#### [ACTIVITY]
What is needed is an exact transcription of every record below.

#### [RECORDS FOR THE EXERCISE]
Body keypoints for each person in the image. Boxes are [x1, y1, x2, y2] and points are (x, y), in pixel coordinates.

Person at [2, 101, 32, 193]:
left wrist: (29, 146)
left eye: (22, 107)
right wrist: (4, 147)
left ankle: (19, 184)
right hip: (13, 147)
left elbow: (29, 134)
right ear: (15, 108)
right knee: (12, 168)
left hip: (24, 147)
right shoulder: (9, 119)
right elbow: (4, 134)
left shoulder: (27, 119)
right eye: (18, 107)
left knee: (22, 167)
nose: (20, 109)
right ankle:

#### [SOLUTION TO THE EXERCISE]
Body keypoints for each person in the image. Boxes are [x1, y1, x2, y2] and points are (x, y), in pixel coordinates.

Person at [2, 101, 32, 193]:
left wrist: (29, 146)
left eye: (22, 107)
right wrist: (4, 147)
left ankle: (19, 184)
right hip: (13, 147)
left elbow: (29, 134)
right ear: (15, 108)
right knee: (12, 168)
left hip: (24, 147)
right shoulder: (9, 119)
right elbow: (4, 134)
left shoulder: (27, 119)
right eye: (18, 107)
left knee: (22, 167)
nose: (20, 109)
right ankle:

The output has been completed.